Nederland 2.0

Nederland 2.0
Nederland kan zoveel beter. Twee keer zoveel, om precies te zijn. Door onnodige regels en verboden laten we de helft van de potentiële economische groei liggen.
Met een beetje goede wil kunnen we de structurele economische groei in Nederland verdubbelen. Dat valt af te leiden uit onderzoek naar de Nederlandse arbeidsproductiviteit dat de consultants van McKinsey gisteren aan staatssecretaris Frank Heemskerk van Economische Zaken aanboden. Op basis van nieuwe macro-economische berekeningen en interviews met bedrijven in vijf sectoren, durven de onderzoekers de stelling aan dat de groei van de arbeidsproductiviteit twee procentpunten hoger zou kunnen liggen.

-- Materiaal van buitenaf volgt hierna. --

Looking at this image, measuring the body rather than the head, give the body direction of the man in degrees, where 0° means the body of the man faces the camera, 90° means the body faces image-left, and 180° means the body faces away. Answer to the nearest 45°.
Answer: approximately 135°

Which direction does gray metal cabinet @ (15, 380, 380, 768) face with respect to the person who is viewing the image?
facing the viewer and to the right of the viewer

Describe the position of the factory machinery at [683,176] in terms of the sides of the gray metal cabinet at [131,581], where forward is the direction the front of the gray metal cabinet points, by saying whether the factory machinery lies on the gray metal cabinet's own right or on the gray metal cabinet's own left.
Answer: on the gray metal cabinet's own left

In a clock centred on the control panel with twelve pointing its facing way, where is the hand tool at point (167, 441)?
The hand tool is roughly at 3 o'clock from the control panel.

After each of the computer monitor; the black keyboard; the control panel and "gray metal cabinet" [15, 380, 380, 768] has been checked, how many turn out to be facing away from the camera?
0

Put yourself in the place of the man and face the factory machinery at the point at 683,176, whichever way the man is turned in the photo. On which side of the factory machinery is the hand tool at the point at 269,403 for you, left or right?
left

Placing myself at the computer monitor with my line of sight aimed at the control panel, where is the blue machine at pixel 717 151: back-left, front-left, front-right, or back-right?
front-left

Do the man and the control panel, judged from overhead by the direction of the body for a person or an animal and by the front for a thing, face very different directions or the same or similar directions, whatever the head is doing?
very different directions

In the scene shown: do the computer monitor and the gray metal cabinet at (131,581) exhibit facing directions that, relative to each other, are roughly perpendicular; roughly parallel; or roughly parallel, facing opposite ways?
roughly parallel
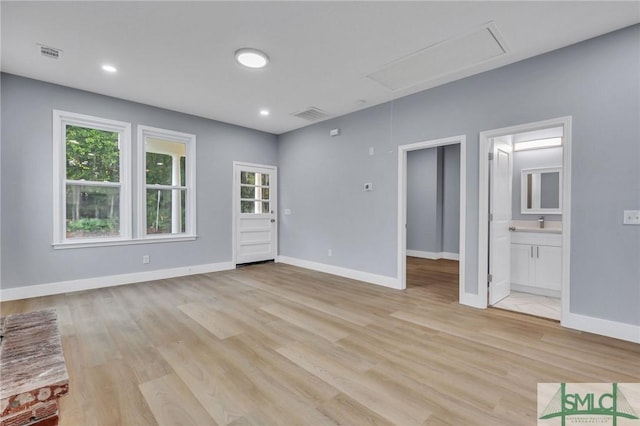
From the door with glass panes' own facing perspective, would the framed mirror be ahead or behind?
ahead

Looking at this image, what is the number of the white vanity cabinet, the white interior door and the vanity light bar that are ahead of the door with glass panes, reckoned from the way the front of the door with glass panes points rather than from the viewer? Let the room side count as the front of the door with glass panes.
3

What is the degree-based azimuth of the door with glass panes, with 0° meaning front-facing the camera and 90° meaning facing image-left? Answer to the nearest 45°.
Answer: approximately 315°

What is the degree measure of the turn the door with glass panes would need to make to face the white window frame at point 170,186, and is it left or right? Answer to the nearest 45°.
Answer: approximately 90° to its right

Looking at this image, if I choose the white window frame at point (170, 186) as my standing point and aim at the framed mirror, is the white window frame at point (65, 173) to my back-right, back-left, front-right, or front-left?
back-right

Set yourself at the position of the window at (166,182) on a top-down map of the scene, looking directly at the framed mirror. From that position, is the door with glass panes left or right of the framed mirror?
left

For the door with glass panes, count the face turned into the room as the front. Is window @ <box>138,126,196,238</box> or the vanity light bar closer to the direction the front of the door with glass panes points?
the vanity light bar

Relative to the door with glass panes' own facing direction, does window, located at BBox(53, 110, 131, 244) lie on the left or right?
on its right

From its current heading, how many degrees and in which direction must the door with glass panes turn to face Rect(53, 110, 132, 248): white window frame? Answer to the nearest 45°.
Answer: approximately 90° to its right

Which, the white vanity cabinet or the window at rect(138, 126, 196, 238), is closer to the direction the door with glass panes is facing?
the white vanity cabinet

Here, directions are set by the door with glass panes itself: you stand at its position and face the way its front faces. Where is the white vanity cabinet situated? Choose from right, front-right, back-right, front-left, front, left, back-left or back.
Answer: front

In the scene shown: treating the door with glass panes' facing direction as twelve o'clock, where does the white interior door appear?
The white interior door is roughly at 12 o'clock from the door with glass panes.
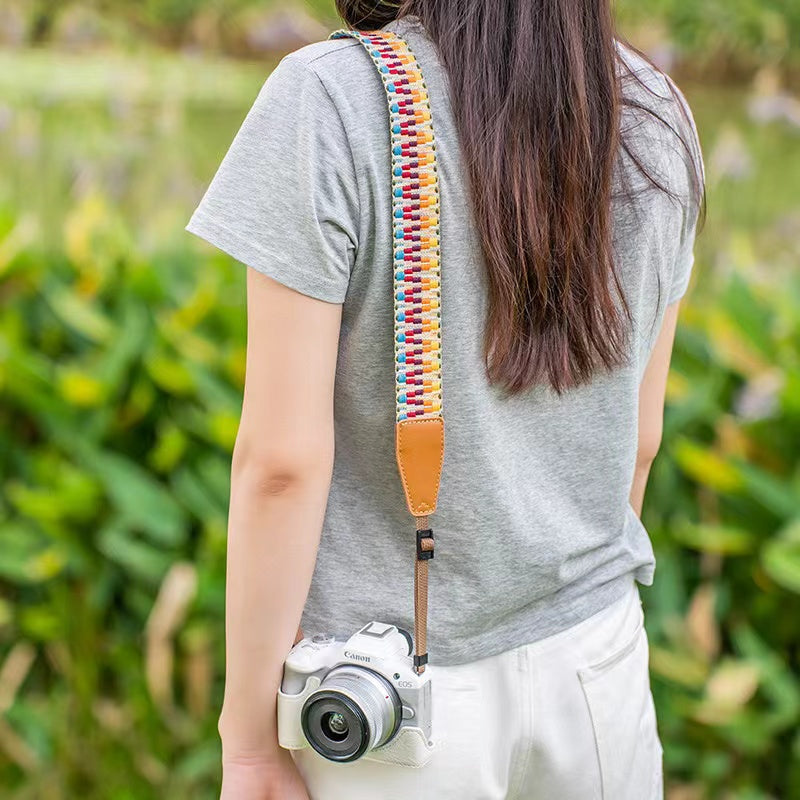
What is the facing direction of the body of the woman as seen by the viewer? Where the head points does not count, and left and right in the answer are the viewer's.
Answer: facing away from the viewer and to the left of the viewer

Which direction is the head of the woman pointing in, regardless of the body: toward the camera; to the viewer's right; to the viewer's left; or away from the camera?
away from the camera
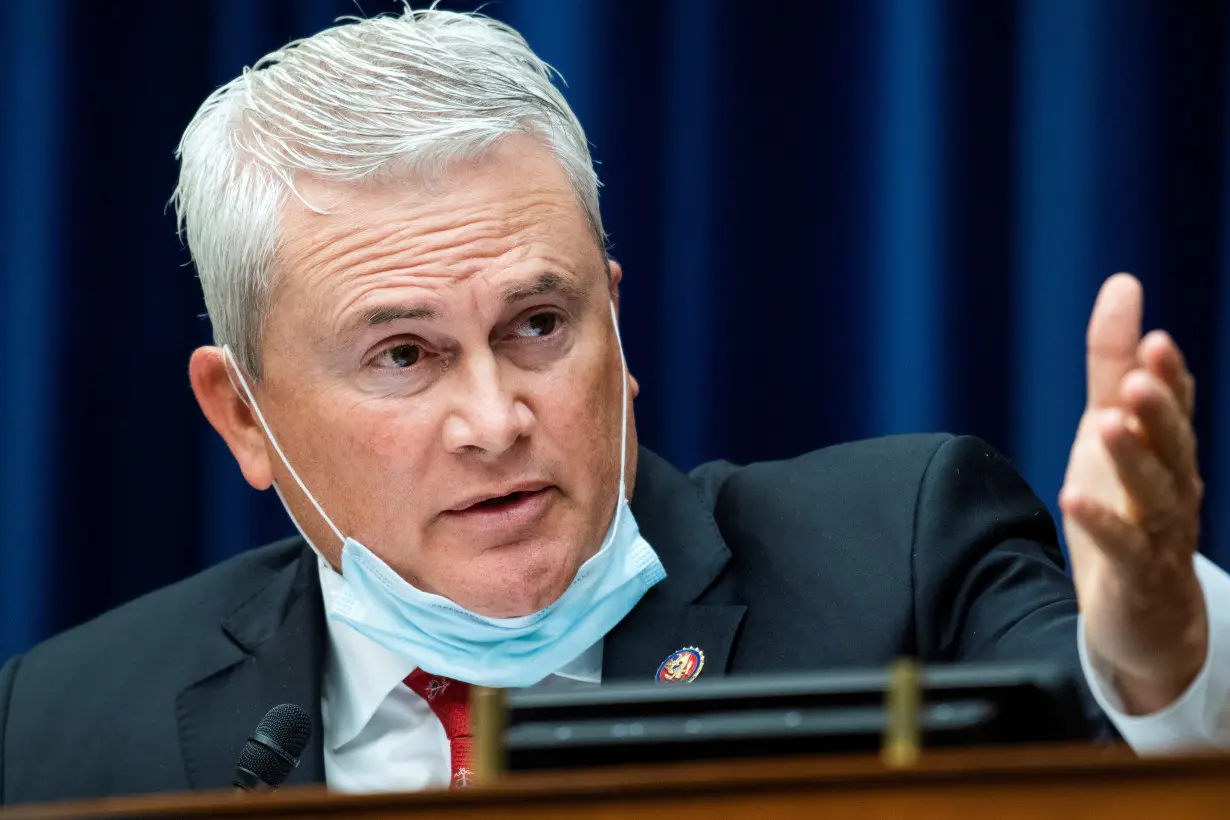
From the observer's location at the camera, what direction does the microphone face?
facing away from the viewer and to the right of the viewer

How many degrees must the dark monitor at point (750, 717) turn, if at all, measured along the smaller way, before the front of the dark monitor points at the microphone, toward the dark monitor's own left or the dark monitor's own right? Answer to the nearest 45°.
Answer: approximately 45° to the dark monitor's own left

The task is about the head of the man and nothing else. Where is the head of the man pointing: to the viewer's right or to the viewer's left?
to the viewer's right

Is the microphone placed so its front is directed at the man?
yes

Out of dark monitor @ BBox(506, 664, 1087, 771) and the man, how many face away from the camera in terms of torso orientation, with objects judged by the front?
1

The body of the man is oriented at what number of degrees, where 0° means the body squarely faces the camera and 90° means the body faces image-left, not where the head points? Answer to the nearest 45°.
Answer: approximately 0°

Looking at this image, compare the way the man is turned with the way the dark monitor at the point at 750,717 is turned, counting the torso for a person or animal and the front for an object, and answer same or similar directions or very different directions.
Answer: very different directions

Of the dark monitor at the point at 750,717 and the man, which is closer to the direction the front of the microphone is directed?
the man

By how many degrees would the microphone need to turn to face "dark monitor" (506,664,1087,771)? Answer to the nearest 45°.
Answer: approximately 90° to its right

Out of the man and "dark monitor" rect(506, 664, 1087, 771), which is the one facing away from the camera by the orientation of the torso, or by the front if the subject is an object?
the dark monitor

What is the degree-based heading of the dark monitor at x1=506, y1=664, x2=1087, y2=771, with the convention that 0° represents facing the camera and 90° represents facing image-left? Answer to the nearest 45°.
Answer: approximately 180°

Dat zou een kleine verdubbeling zijn. Het niveau van de productie per gewerkt uur is in Nederland prima in orde - alleen de Amerikaanse werknemer is nog productiever - maar de groei is er uit. Met een gemiddelde productiviteitsgroei van 2,2 procent (tussen 1998 en 2004), blijven we achter bij landen als Duitsland en Zweden. De schuld voor deze matige prestatie ligt vooral bij de dienstverlening. Zowel zakelijke als financiële dienstverleners slagen er onvoldoende in om de productie per gewerkt uur te laten stijgen. De metaalsector en detailhandel zijn andere bleeders. Daar is onvoldoende concurrentie (bijvoorbeeld uit het buitenland) en de schaalgrote van het gemiddelde bedrijf is onvoldoende om arbeidsbesparende investeringen en innovaties rendabel te maken. Helemaal treurigstemmend is het feit dat - anders dan in bijvoorbeeld de VS - in Nederland de minst productieve bedrijven de grootste groei in arbeidsvraag laten zien. In plaats van weggeconcurreerd te worden, floreren de slechtste bedrijven in Nederland juist. Er is blijkbaar geen oude of nieuwe concurrent die ze van de markt gooit. Nederland ontbeert de noodzakelijke marktdynamiek. Volgens McKinsey ligt de hoofdoorzaak hiervoor in de vele regels en verboden die concurrentie, innovatie en flexibel gebruik van werknemers belemmeren. Niet de veelgenoemde ‘administratieve lastendruk’ - de geboden over wat bedrijven moeten doen - is het obstakel voor groei. De ‘regeldruk’ is de oorzaak - de verboden die voorschrijven wat bedrijven niet mogen doen. Vestigingsregels, die winkeliers verbieden om zich buiten het centrum te vestigen, bouwvoorschriften die innovatie belemmeren, arbeidstijdenregels die efficiënt gebruik van machines en gebouwen uitsluiten, en arbeidsrecht dat flexibel omgaan met werknemers onmogelijk maakt. Allemaal voorbeelden van verboden die de economische groei beperken. Tijdens de persconferentie zei staatssecretaris Heemskerk dat de onnodige regels zijn volle aandacht zullen krijgen. Van verminderen van de lastendruk gaat hij over op verminderen van de regels. Dat klinkt mooi. Maar een veeg teken is dat hij dit beleid zelf omschreef als “draaien aan de kleine knoppen”. De Scopist vroeg hem of hij niet eerst aan de ‘grote knop’ zou moeten draaien, door de ontslagbescherming te versoberen, want dat is toch zonder twijfel de ‘meest belemmerende regel’. We kregen geen duidelijk antwoord. Hopelijk later, als de eerste honderd dagen van het kabinet (eindelijk) voorbij zijn.